Set task: Transcribe the Vakio betting analysis text from "The analysis focuses" up to and including "the observed frequencies.".

Text shown:
#####
This repository includes the codes for simple analysis of Finnish Vakio veikkaus (sports betting) data. The data includes results of soccer matches from the weeks and years 37/1972 - 40/2016, coded as "homewin" (1), "draw" (X), "awaywin" (2). One round of betting in Vakio involves predicting 1, X or 2 for 13 matches. This is called a "row".
The analysis focuses on using the data for computing the expected "homewin" probability and then also computes some probabilities of observing inentical rows in the amount of rows found in the data.
rivit <- read.csv2("Tilastot.csv", stringsAsFactors = FALSE)
nrow(rivit)
## [1] 2284
table(do.call(c,rivit))
##
## 1 2 X
## 13464 8310 7918
Cumulative proportions of 1, X and 2 outcomes
source("outcome_proportions.R")
According to the data, the proportion of hometeam wins ("1") is 0.45 and the proportions of draws and losses are almost identical.
Here we compute the expected frequencies of rows with 0, 1, ..., 13 homewins and then compare to the observed frequencies.
Expected homewins assumption: the probability of a homewin is 0.45 for each match.
#####
Supplied data:
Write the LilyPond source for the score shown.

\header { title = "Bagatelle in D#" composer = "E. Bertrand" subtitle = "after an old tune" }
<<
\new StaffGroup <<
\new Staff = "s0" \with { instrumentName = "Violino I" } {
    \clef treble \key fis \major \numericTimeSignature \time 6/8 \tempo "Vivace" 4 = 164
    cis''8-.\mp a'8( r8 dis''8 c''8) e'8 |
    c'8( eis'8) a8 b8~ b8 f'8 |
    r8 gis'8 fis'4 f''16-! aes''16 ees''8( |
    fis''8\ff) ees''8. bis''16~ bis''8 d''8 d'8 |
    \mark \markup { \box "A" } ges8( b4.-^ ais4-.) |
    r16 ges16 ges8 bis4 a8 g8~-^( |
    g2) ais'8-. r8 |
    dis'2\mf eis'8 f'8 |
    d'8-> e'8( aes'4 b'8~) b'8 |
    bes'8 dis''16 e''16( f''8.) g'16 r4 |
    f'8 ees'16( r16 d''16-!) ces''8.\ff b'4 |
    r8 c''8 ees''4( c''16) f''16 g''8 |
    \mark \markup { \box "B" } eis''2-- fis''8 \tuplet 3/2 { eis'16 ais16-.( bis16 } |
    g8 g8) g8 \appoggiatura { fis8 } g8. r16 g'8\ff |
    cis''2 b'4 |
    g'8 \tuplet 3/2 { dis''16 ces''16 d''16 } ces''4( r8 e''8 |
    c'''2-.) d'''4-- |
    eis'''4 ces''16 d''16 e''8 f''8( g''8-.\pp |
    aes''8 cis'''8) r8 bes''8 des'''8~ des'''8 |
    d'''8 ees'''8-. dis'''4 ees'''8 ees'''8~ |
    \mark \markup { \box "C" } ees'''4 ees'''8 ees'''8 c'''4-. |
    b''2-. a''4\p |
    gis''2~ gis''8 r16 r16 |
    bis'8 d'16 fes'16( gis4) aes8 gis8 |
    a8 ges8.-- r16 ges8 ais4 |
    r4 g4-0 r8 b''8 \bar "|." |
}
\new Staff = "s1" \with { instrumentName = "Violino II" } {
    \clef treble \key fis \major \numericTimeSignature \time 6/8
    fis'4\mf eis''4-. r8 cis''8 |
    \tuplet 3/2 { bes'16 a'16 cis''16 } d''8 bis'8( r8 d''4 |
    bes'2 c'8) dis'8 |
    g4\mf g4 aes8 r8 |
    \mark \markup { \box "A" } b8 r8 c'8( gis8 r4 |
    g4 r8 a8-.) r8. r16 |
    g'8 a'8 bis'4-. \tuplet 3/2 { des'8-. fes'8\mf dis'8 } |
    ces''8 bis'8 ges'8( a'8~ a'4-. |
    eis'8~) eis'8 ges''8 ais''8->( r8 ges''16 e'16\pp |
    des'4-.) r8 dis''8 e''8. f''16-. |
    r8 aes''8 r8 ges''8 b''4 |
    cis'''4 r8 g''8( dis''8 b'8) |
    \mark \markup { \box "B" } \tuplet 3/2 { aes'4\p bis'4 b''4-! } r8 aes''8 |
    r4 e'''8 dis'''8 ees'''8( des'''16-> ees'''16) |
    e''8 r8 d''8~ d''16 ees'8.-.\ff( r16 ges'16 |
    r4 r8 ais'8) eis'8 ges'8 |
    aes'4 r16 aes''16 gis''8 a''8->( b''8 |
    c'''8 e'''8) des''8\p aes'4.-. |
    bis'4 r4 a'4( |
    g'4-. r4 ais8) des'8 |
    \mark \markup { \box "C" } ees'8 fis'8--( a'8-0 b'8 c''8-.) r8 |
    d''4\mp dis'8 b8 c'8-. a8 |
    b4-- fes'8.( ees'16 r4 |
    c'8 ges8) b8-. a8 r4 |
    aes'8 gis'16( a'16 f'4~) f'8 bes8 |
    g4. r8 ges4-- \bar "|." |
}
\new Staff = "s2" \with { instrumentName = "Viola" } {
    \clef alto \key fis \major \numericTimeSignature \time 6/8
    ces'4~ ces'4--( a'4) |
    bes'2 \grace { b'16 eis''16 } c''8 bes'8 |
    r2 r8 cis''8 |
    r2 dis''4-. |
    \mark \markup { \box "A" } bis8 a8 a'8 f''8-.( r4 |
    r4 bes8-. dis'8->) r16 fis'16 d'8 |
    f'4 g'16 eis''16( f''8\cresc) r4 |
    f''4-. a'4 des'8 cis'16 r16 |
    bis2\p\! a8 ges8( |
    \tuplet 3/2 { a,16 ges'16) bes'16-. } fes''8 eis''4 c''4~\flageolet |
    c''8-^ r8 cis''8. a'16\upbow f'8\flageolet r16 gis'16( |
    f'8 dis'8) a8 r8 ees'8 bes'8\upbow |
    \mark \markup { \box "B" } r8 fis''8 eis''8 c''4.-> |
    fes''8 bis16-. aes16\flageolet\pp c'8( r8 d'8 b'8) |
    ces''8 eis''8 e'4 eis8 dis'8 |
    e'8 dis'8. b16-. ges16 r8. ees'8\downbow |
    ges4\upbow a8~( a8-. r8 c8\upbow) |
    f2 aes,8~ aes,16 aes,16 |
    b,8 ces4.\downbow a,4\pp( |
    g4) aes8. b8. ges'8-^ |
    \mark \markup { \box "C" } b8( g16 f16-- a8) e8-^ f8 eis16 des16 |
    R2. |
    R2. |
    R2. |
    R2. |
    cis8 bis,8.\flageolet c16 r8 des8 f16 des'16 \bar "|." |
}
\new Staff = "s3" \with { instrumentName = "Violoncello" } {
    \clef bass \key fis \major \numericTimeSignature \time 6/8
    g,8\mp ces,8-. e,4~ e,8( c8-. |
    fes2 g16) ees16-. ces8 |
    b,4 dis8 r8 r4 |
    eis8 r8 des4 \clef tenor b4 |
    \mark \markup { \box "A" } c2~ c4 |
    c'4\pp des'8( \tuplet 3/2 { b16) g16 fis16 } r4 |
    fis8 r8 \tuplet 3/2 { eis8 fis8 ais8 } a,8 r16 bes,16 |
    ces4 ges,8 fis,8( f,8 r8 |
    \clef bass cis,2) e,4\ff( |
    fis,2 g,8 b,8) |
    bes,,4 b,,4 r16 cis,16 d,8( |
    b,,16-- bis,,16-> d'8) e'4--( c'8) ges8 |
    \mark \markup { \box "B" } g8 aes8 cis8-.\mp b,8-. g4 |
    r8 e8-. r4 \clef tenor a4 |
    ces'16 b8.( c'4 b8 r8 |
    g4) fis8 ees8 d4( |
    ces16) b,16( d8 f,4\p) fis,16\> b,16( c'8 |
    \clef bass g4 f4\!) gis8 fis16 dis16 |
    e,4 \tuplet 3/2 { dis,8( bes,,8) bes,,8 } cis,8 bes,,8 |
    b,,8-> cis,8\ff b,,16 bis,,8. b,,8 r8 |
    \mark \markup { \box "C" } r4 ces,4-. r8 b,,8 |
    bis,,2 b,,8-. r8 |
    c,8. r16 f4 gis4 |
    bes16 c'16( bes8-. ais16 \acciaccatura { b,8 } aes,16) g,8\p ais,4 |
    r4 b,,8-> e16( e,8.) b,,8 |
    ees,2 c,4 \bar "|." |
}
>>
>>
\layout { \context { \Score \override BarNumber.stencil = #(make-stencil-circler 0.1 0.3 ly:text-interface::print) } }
#####
The reply:
The analysis focuses on using the data for computing the expected "homewin" probability and then also computes some probabilities of observing inentical rows in the amount of rows found in the data.
rivit <- read.csv2("Tilastot.csv", stringsAsFactors = FALSE)
nrow(rivit)
## [1] 2284
table(do.call(c,rivit))
##
## 1 2 X
## 13464 8310 7918
Cumulative proportions of 1, X and 2 outcomes
source("outcome_proportions.R")
According to the data, the proportion of hometeam wins ("1") is 0.45 and the proportions of draws and losses are almost identical.
Here we compute the expected frequencies of rows with 0, 1, ..., 13 homewins and then compare to the observed frequencies.